* _Study questions_
1 > Answer these from the article below on the financial services sector and COVID-19:
(a) Who wrote the guest post, and what position do they hold?
(b) Which practical measures does the article list as having been introduced?
(c) What email title does the article say readers probably have in their inbox?
2 > Please carry on the article about how the financial services sector adapted to COVID-19, starting after its final sentence.

[[ Text segment, beginning ]]

How the financial services sector has had to adapt in reaction to COVID-19
This is a guest post from Kirsty Maxey, CEO of Teamspirit.
An industry that has needed to flex incredibly quickly during the COVID-19 outbreak is the financial services sector. Many people are living on a reduced income or, in some cases, people have seen their monthly income drop completely. Banks, lenders, financial advice firms and investment companies have had to pivot quickly and efficiently to support the needs of the customers dealing with this significant change in personal circumstance.
Practical measures like mortgage and credit card holidays, extended overdrafts and emergency small business loans have all been introduced and are crucial in helping people.
But, it’s not just the product offering and support systems that financial services companies have had to quickly adapt. Throughout a crisis, communication is not only crucial for brands in maintaining contact with customers but can be transformative. It is vital for cementing the most important relationships – from employees to customers, suppliers, creditors, investors and the wider community.
During the coronavirus crisis the focus of FS brands has, rightly, turned to the needs of the customer with a move to humanise content – something we have seen across multiple industries. I bet you all have an email in your inbox which is titled ‘A message from our CEO’. This move is no flash in the pan and will continue for years to come.

[[ Text segment, end ]]
[[ Source data, beginning ]]

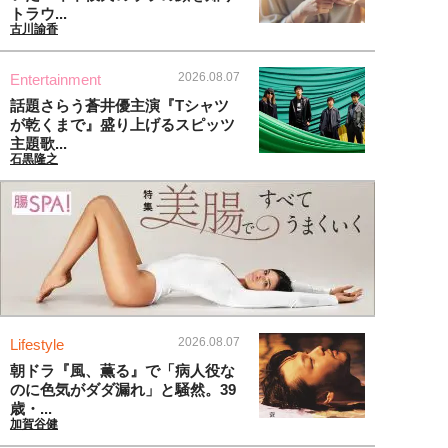
トラウ...
古川諭香
2026.08.07
Entertainment
話題さらう蒼井優主演『Tシャツ
が乾くまで』盛り上げるスピッツ
主題歌...
石黒隆之
2026.08.07
Lifestyle
朝ドラ『風、薫る』で「病人役な
のに色気がダダ漏れ」と騒然。39
歳・...
加賀谷健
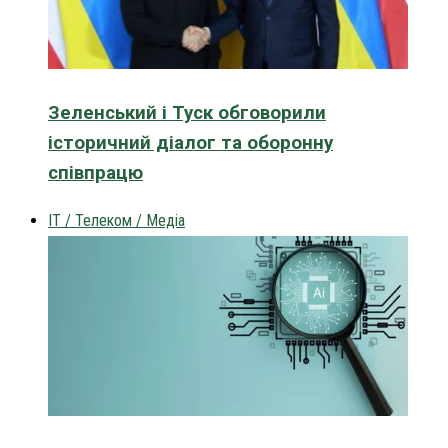
Зеленський і Туск обговорили
історичний діалог та оборонну
співпрацю
IT / Телеком / Медіа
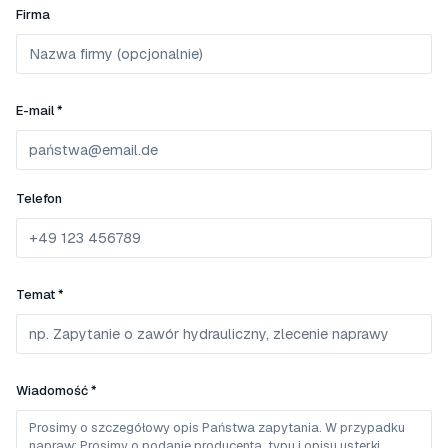
Firma
E-mail *
Telefon
Temat *
Wiadomość *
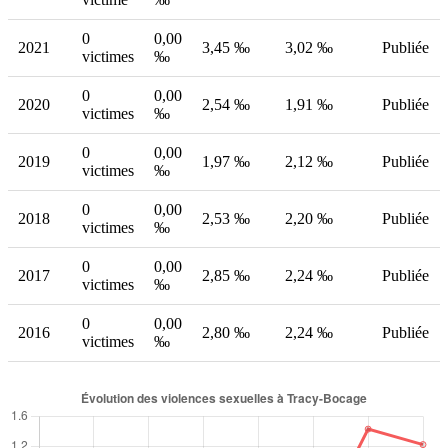
0
0,00
2021
3,45 ‰
3,02 ‰
Publiée
victimes
‰
0
0,00
2020
2,54 ‰
1,91 ‰
Publiée
victimes
‰
0
0,00
2019
1,97 ‰
2,12 ‰
Publiée
victimes
‰
0
0,00
2018
2,53 ‰
2,20 ‰
Publiée
victimes
‰
0
0,00
2017
2,85 ‰
2,24 ‰
Publiée
victimes
‰
0
0,00
2016
2,80 ‰
2,24 ‰
Publiée
victimes
‰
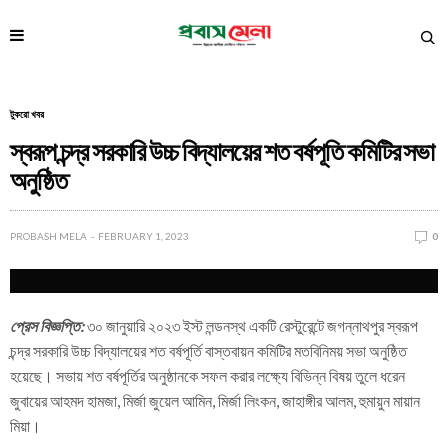
টুকরো খবর
স্বরূপ চন্দ্র সরকারি উচ্চ বিদ্যালয়ের শত বর্ষপূতি কমিটির সভা
অনুষ্ঠিত
PROBASH MELA
FEBRUARY 1, 2023
0
প্রেস বিজ্ঞপ্তি:
৩০ জানুয়ারি ২০২৩ ইস্ট লন্ডনস্থ একটি রেস্টুরেন্টে জগন্নাথপুর স্বরূপ
চন্দ্র সরকারি উচ্চ বিদ্যালয়ের শত বর্ষপূর্তি বাস্তবায়ন কমিটির মতবিনিময় সভা অনুষ্ঠিত
হয়েছে। সভায় শত বর্ষপূর্তির অনুষ্ঠানকে সফল করার লক্ষ্যে বিভিন্ন বিষয় তুলে ধরেন
জুবায়ের আহমদ হামজা, মির্জা জুয়েল আমিন, মির্জা লিংকন, জাহাঙ্গীর আলম, হুমায়ুন মায়ান
মিয়া।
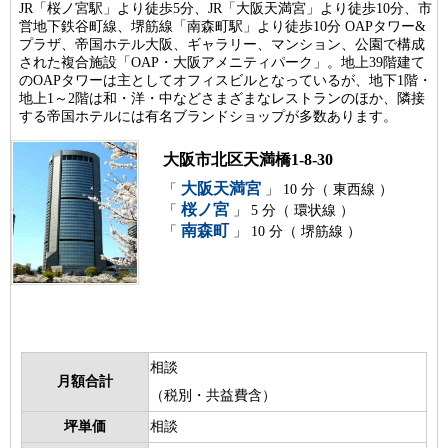
JR「桜ノ宮駅」より徒歩5分、JR「大阪天満宮」より徒歩10分、市
営地下鉄谷町線、堺筋線「南森町駅」より徒歩10分 OAPタワー&
プラザ、帝国ホテル大阪、ギャラリー、マンション、公園で構成
された複合施設「OAP・大阪アメニティパーク」。地上39階建て
のOAPタワーは主としてオフィスビルとなっているが、地下1階・
地上1～2階は和・洋・中などさまざまなレストランのほか、隣接
する帝国ホテルには有名ブランドショップが多数あります。
大阪市北区天満橋1-8-30
大阪天満宮
「
」 10 分（ 東西線 ）
桜ノ宮
「
」 5 分（ 環状線 ）
南森町
「
」 10 分（ 堺筋線 ）
相談
月額合計
（税別・共益費含）
坪単価
相談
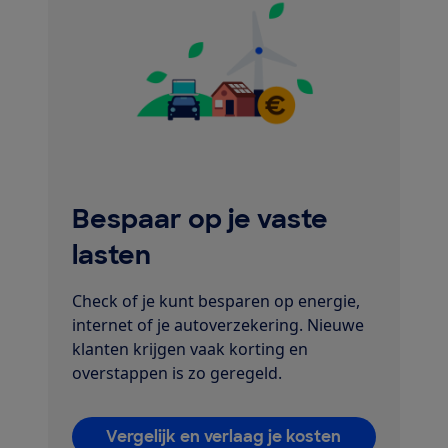
Bespaar op je vaste
lasten
Check of je kunt besparen op energie,
internet of je autoverzekering. Nieuwe
klanten krijgen vaak korting en
overstappen is zo geregeld.
Vergelijk en verlaag je kosten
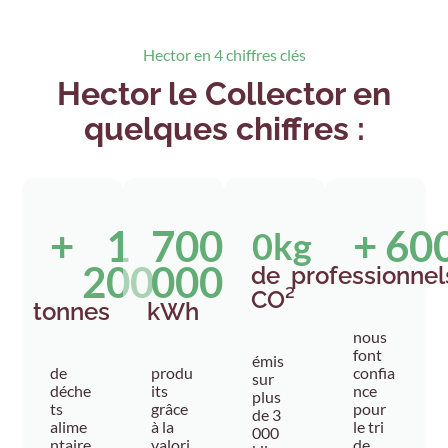
Hector en 4 chiffres clés
Hector le Collector en
quelques chiffres :
+ 
1
700
+ 
60
0
kg
200
000
de
professionnel
CO²
tonnes
kWh
nous
font
émis
de
produ
confia
sur
déche
its
nce
plus
ts
grâce
pour
de 3
alime
à la
le tri
000
ntaire
valori
de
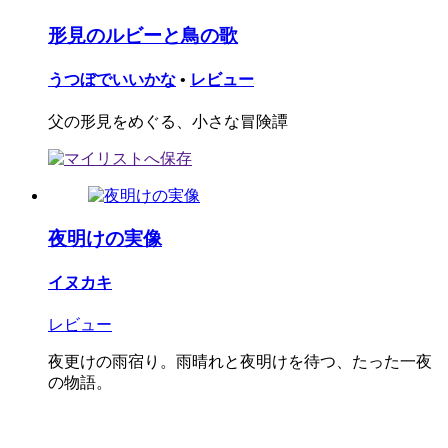
形見のルビーと鳥の歌
うつぼでいいかな
•
レビュー
父の形見をめぐる、小さな冒険譚
夜明けの実像
イヌカキ
レビュー
夜更けの雨宿り。雨晴れと夜明けを待つ、たった一夜
の物語。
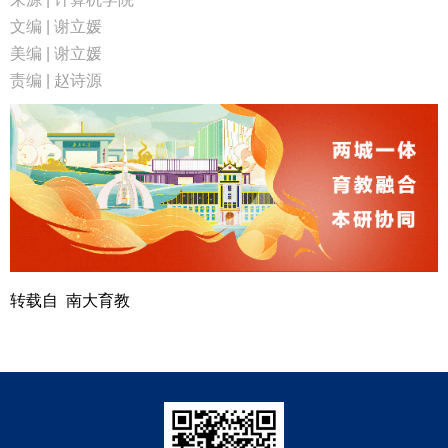
文编 | 谢立媛
美编 | 谢立媛
责编 | 赵诗源
转载自 南大育教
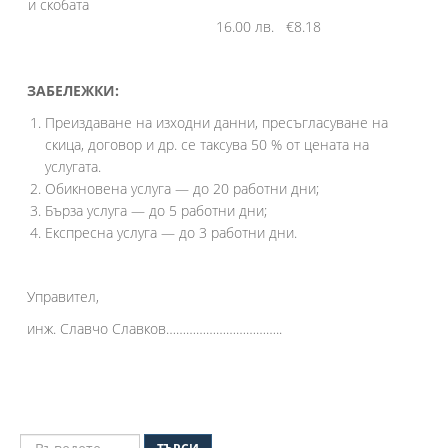
и скобата
16.00 лв. €8.18
ЗАБЕЛЕЖКИ:
Преиздаване на изходни данни, пресъгласуване на
скица, договор и др. се таксува 50 % от цената на
услугата.
Обикновена услуга — до 20 работни дни;
Бърза услуга — до 5 работни дни;
Експресна услуга — до 3 работни дни.
Управител,
инж. Славчо Славков……………………………..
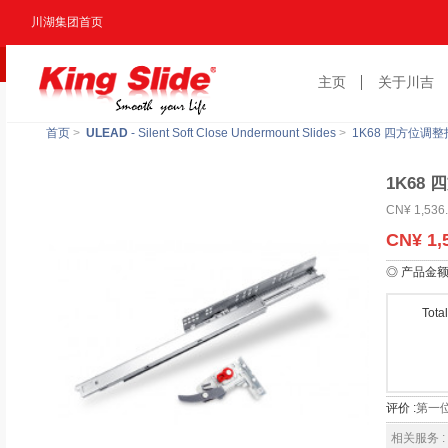
川湖集团首页
主页
关于川吉
首页
>
ULEAD
- Silent Soft Close Undermount Slides
>
1K68 四方位调整
1K68
CN¥ 1,536
CN¥ 1,
◎ 产品金
Tota
评价 :
第一
相关服务 :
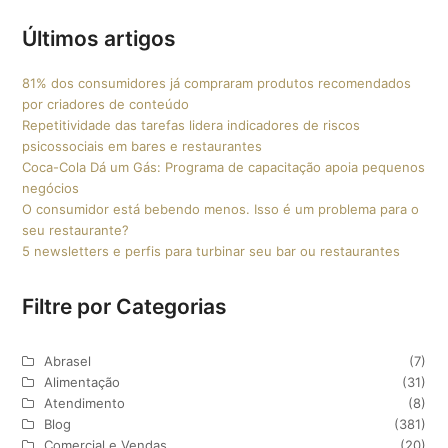
Últimos artigos
81% dos consumidores já compraram produtos recomendados
por criadores de conteúdo
Repetitividade das tarefas lidera indicadores de riscos
psicossociais em bares e restaurantes
Coca-Cola Dá um Gás: Programa de capacitação apoia pequenos
negócios
O consumidor está bebendo menos. Isso é um problema para o
seu restaurante?
5 newsletters e perfis para turbinar seu bar ou restaurantes
Filtre por Categorias
Abrasel
(7)
Alimentação
(31)
Atendimento
(8)
Blog
(381)
Comercial e Vendas
(20)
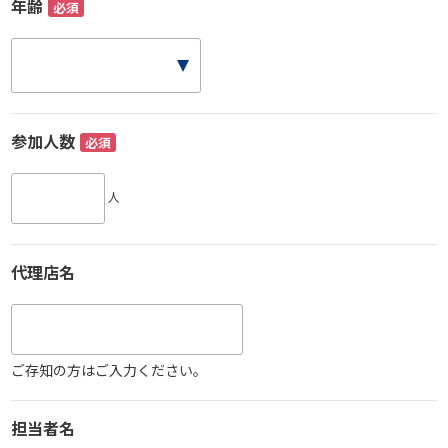
年齢
必須
参加人数
必須
人
代理店名
ご存知の方はご入力ください。
担当者名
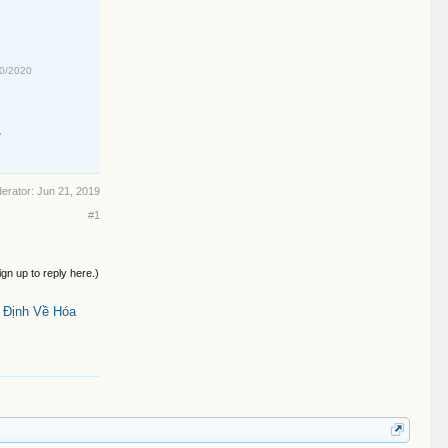
10/2020
7
derator:
Jun 21, 2019
#1
ign up to reply here.)
 Định Về Hóa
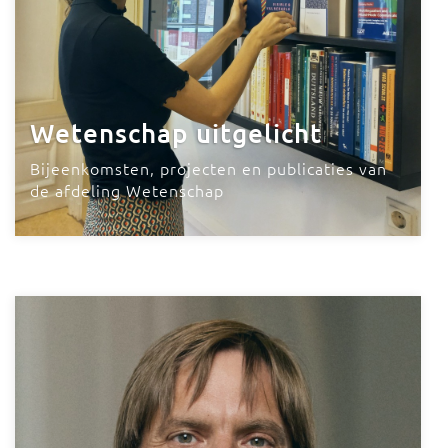
Wetenschap uitgelicht
Bijeenkomsten, projecten en publicaties van
de afdeling Wetenschap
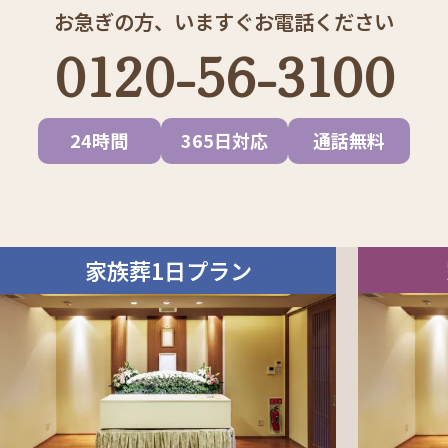
お急ぎの方、いますぐお電話ください
0120-56-3100
24時間
365日対応
通話無料
家族葬1日プラン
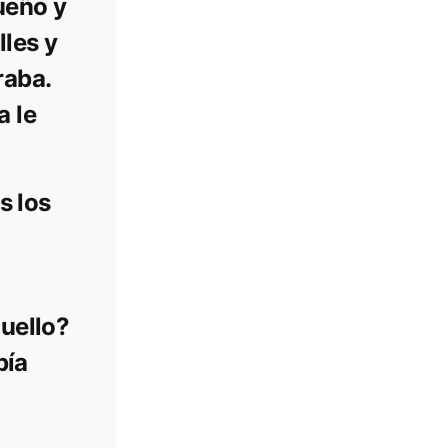
ueño y
lles y
raba.
a le
s los
quello?
bía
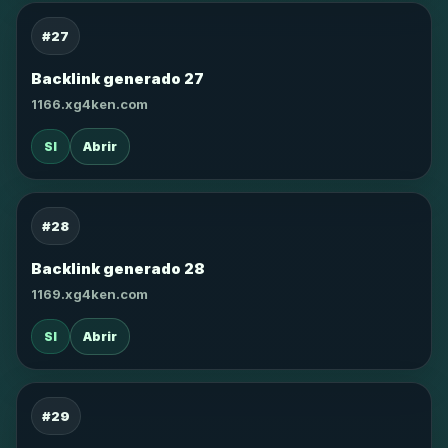
#27
Backlink generado 27
1166.xg4ken.com
SI
Abrir
#28
Backlink generado 28
1169.xg4ken.com
SI
Abrir
#29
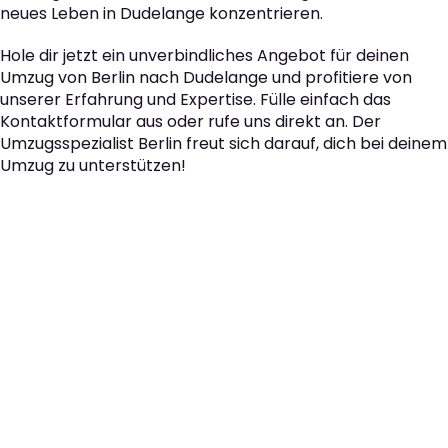
neues Leben in Dudelange konzentrieren.
Hole dir jetzt ein unverbindliches Angebot für deinen
Umzug von Berlin nach Dudelange und profitiere von
unserer Erfahrung und Expertise. Fülle einfach das
Kontaktformular aus oder rufe uns direkt an. Der
Umzugsspezialist Berlin freut sich darauf, dich bei deinem
Umzug zu unterstützen!
Der nächste Schritt zu
Ihrem perfekten Umzug
von Berlin nach
Dudelange!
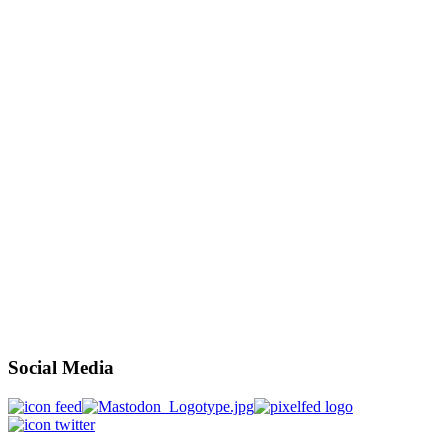
Social Media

[[ Source data, end ]]

* _Outputs in order_
1 >
(a) Kirsty Maxey, CEO of Teamspirit.
(b) Mortgage and credit card holidays, extended overdrafts and emergency small business loans.
(c) ‘A message from our CEO’.

2 >
As the messages delivered by brands rightly evolve it is key that marketing and PR spend isn’t one of the first things to be cut, especially when competitors might be doing just that.
In the FS sector, brands that have handled their messaging well include Moneyhub, which in response to the pandemic offered a six-month free trial for users and shared content that signposts where help and advice can be found. And then there are brands like Fidelity and Charles Stanley, who have used the opportunity to grow their share of voice while the rest of the market has reduced their spend.
Businesses that continue to maintain share of voice and share of market are proven to see increases in profitability that outweigh short-term savings.